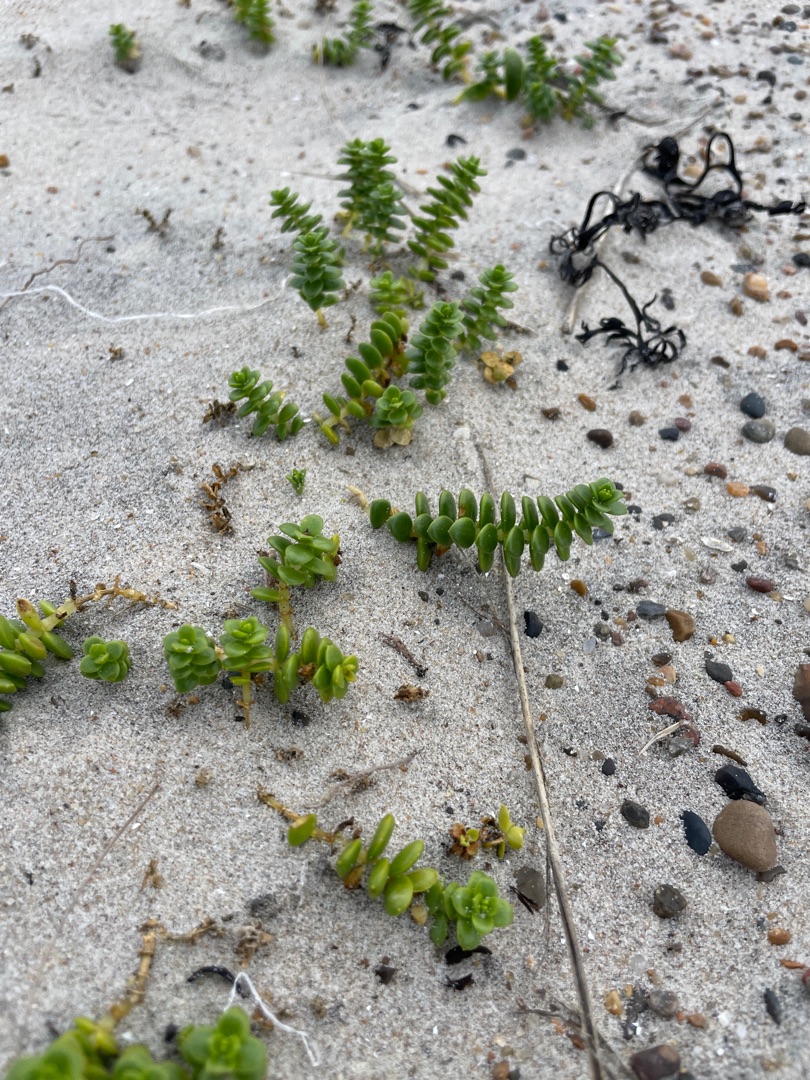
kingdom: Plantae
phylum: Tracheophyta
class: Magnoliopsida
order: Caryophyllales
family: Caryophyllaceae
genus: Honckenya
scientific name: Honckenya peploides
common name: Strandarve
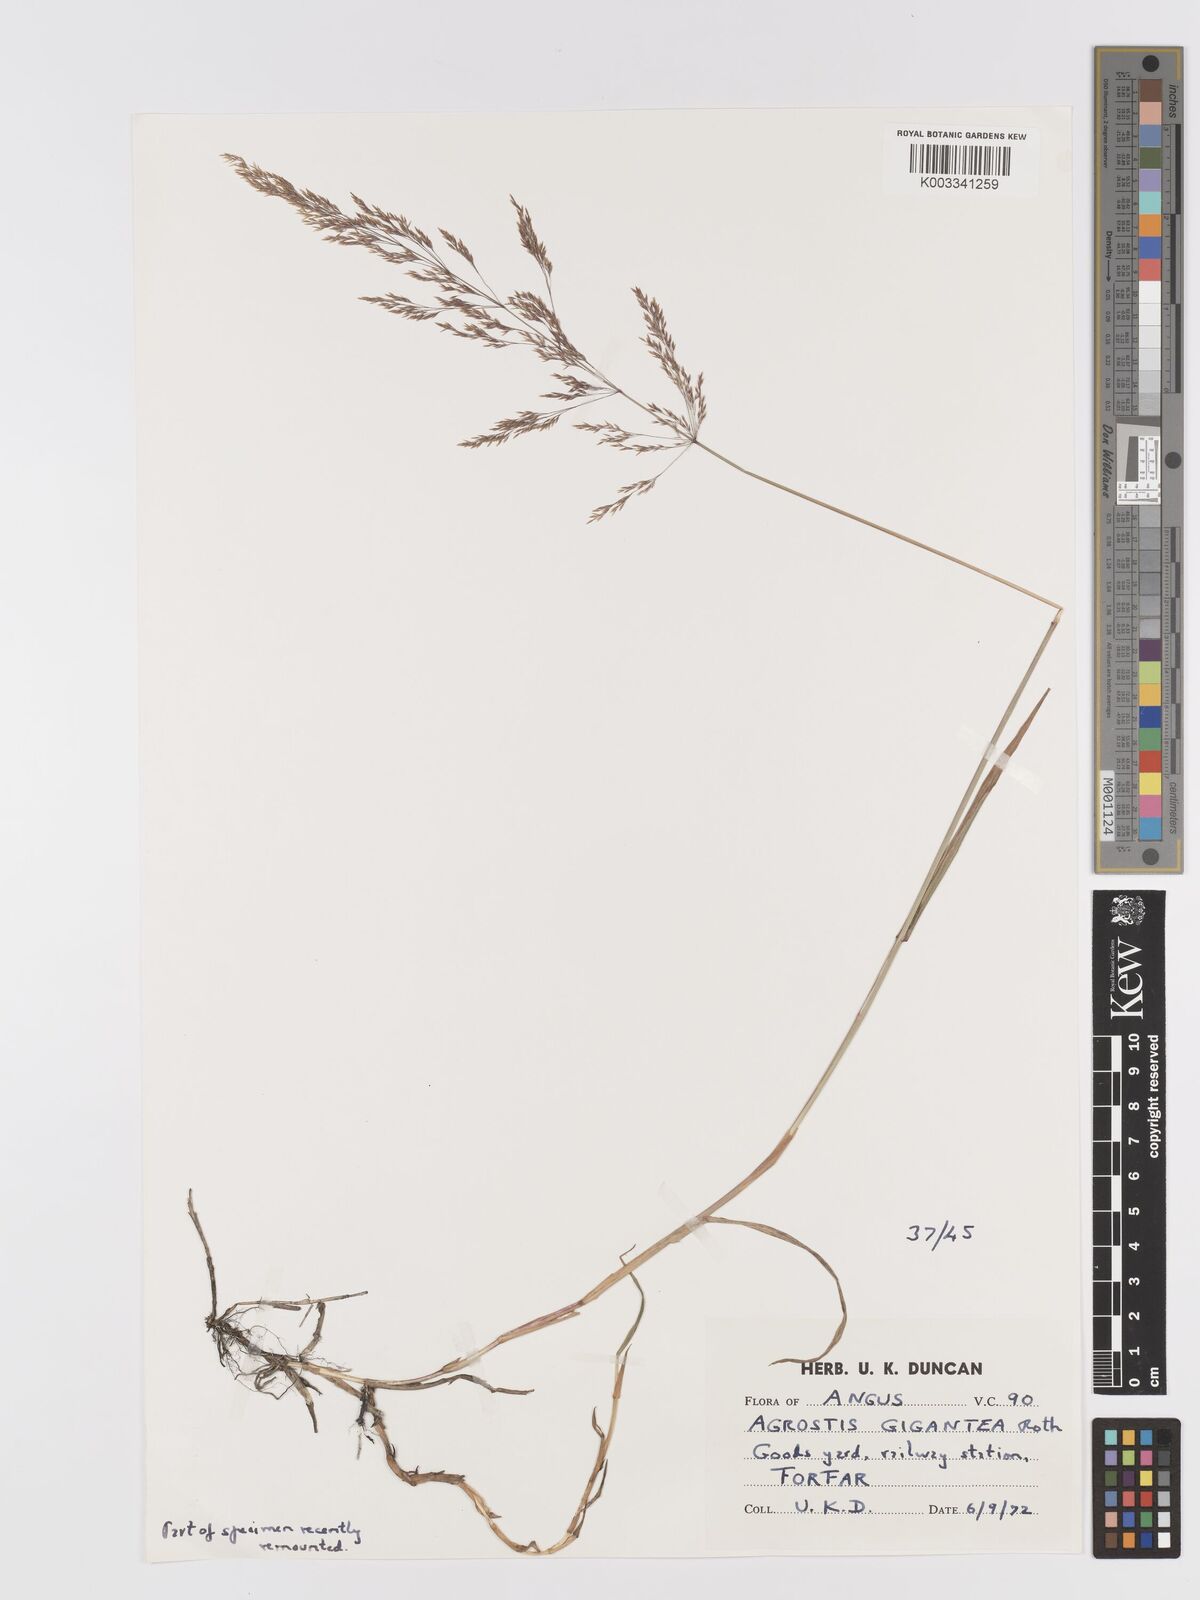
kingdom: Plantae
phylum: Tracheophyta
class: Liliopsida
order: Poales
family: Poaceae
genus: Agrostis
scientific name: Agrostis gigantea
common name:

····················

- Request -
Copy out every line of the material with "common name" switched to "vernacular name" and nothing else altered. Leave the pictures out.

- Output for this exercise -
kingdom: Plantae
phylum: Tracheophyta
class: Magnoliopsida
order: Caryophyllales
family: Caryophyllaceae
genus: Honckenya
scientific name: Honckenya peploides
vernacular name: Strandarve
kingdom: Plantae
phylum: Tracheophyta
class: Liliopsida
order: Poales
family: Poaceae
genus: Agrostis
scientific name: Agrostis gigantea
vernacular name:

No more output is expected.